This is an expansion of my response to a comment from Reginald Shepherd regarding one of my posts below:
I’ve never developed a settled opinion on the relationship between poetic complexity and poetic durability. Do Shakespeare’s sonnets trump Michael Drayton’s because they are more complex? (They are more complex both conceptually and rhetorically.) And if so, are we to value Conrad Aiken above William Carlos Williams, for example, or Louis Zukofsky above Philip Levine?
These are ultimately questions involving The Canon and the people in charge of it. I do not mean you and me, of course. I mean the Poetic-Critical Complex (akin to the military-industrial complex) that thrives on mumbo-jumbo and secret hand-signs; the ersatz-priestly literary class that maintains its power by convincing a rather gullible percentage of the public that only members of the Complex can understand the culture’s most important poems. (I once had a professor who proclaimed that critics are more important than the writers they explicate because the public would never understand the latter without the good offices of the former. No joke.) Since the Complex decides the shape of the Canon, we have generations of students bludgeoned into thinking that “The Waste Land” is a great poem, that they are to blame for the incomprehensibility of The Cantos, and that if “An Ordinary Evening in New Haven” seems boring, the fault lies not in Stevens’s stars but in themselves. My view of all this leads me to see the “post-modern” as a splinter-cult: Dissenters from the main orthodoxy yes, but finally just another flavor of the Complex.

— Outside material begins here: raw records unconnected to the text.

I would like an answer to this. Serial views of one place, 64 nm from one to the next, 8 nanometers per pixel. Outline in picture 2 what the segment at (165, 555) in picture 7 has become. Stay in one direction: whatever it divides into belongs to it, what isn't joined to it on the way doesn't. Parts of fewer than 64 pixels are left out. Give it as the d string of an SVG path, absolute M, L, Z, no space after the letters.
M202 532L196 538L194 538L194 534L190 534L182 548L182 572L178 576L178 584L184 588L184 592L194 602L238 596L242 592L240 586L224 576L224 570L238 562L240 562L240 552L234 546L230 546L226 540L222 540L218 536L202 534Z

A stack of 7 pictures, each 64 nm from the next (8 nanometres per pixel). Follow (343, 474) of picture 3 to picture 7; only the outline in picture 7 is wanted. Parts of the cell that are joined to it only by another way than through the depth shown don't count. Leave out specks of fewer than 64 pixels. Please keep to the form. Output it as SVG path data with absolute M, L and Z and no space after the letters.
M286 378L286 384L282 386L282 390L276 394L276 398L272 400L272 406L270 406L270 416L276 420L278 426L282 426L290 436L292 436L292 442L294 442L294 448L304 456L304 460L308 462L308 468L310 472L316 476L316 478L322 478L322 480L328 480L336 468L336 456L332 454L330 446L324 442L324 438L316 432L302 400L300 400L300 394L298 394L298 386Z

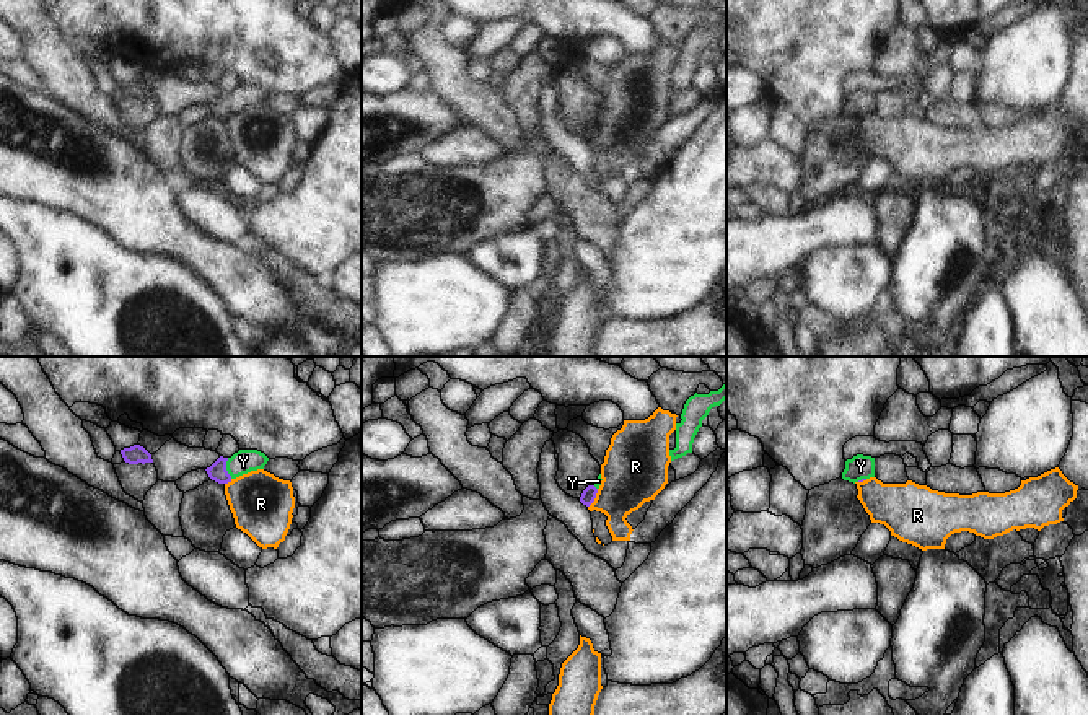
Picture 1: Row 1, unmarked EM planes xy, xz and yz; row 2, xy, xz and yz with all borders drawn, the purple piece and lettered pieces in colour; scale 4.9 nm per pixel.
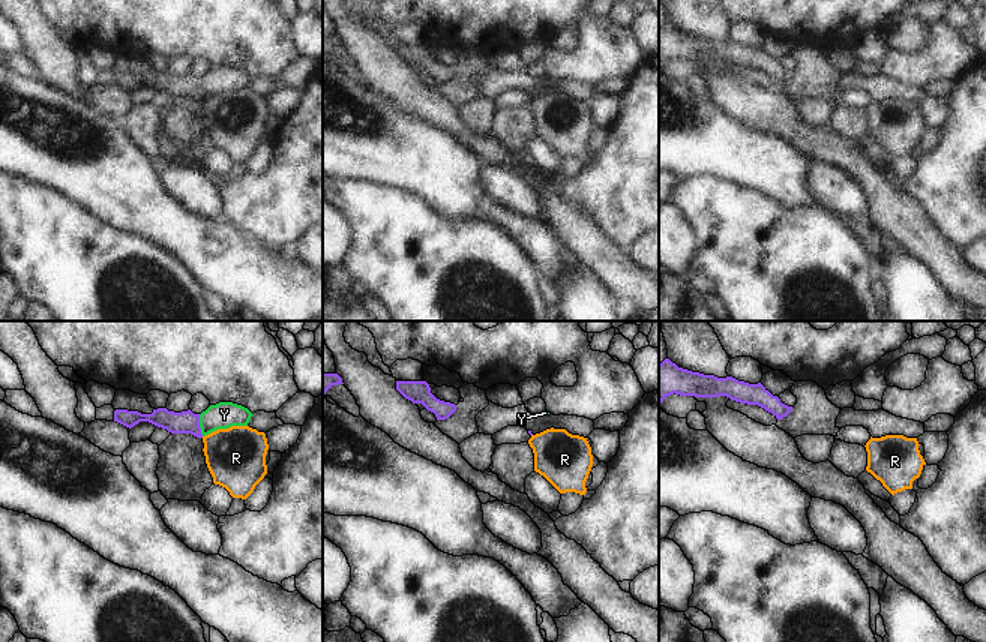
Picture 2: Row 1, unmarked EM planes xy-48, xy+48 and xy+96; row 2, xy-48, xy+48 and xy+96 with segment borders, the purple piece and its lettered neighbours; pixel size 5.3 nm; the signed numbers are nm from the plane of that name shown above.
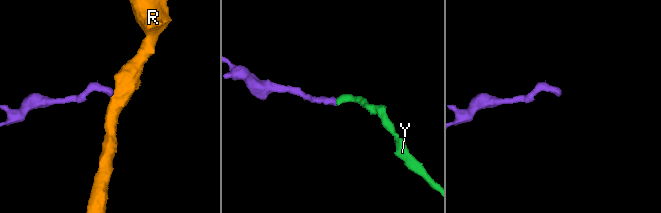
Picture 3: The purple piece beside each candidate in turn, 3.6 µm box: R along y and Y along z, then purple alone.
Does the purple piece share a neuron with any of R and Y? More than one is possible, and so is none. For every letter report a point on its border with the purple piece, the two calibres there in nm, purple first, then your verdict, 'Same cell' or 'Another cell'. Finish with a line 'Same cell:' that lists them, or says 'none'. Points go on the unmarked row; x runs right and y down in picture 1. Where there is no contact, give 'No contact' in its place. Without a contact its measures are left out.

Whether The Canon is traditional or post-modern*, it is a construct of arbiters whose livelihoods depend on the complexity of the works they’ve included. No complexity, no arcane explication; no arcane explication, no Ph.D.; no Ph.D., no tenure. In his book The Poetry Home Repair Manual: Practical Advice for Beginning Poets, Ted Kooser notes (citing Karl Shapiro) that “the poetry of the twentieth century was the first poetry that had to be taught.” This is arguable, but what is not arguable is the fact that whole reputations have come to depend on the complexity of texts.
I wish I could draw some conclusions from this. All I feel sure of at this point is the fact that not all complexity is created equal, that The Canon is clearly the creation of people with a professional stake in keeping simplicity out of it, and that simplicity per se is no more to be valued than complexity per se. I’m also aware that I seem to be searching for a theory, but trust me, I am not: theories always pale in comparison with reality. (Is that statement in itself a theory? Uh, oh.) However such thinking might proceed, I hope it might lead to an approach to poetry that does not alienate the vast community of human beings who, as Williams put it, “die miserably every day for lack of what is found there.”
* One indication of the splinter-cult nature of this subgroup is the fact that its members can’t give themselves a name that actually lets go of the Complex.